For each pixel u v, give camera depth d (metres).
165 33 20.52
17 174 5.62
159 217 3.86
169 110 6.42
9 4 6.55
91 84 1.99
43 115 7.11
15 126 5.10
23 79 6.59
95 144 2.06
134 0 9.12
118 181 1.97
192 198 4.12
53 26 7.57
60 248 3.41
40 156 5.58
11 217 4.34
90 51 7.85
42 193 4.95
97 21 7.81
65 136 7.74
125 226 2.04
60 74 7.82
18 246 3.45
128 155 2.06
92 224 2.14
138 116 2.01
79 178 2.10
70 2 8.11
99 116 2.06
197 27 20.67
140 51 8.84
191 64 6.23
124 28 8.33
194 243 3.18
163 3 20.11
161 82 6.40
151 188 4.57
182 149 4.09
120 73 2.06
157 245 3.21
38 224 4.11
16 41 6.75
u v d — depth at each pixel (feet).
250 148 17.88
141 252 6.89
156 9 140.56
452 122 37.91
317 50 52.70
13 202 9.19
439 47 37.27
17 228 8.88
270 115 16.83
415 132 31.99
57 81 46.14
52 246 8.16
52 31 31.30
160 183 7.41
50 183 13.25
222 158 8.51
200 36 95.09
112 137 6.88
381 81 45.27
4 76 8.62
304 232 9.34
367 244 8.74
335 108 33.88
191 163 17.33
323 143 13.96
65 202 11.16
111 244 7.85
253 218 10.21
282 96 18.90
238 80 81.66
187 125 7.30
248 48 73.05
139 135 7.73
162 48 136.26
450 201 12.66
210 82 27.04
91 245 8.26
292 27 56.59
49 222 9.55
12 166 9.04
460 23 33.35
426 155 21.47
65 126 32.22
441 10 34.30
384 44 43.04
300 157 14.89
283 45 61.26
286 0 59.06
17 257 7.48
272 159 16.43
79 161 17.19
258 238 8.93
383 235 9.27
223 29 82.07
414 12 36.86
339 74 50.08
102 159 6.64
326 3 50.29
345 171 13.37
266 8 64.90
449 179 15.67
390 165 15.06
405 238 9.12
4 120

____________

## Instructions to follow
Find the line that contains "248 48 73.05" in the listing above. Retype it and every line after it up to the last, exactly, and nothing else.

## Reply to the task
248 48 73.05
139 135 7.73
162 48 136.26
450 201 12.66
210 82 27.04
91 245 8.26
292 27 56.59
49 222 9.55
12 166 9.04
460 23 33.35
426 155 21.47
65 126 32.22
441 10 34.30
384 44 43.04
300 157 14.89
283 45 61.26
286 0 59.06
17 257 7.48
272 159 16.43
79 161 17.19
258 238 8.93
383 235 9.27
223 29 82.07
414 12 36.86
339 74 50.08
102 159 6.64
326 3 50.29
345 171 13.37
266 8 64.90
449 179 15.67
390 165 15.06
405 238 9.12
4 120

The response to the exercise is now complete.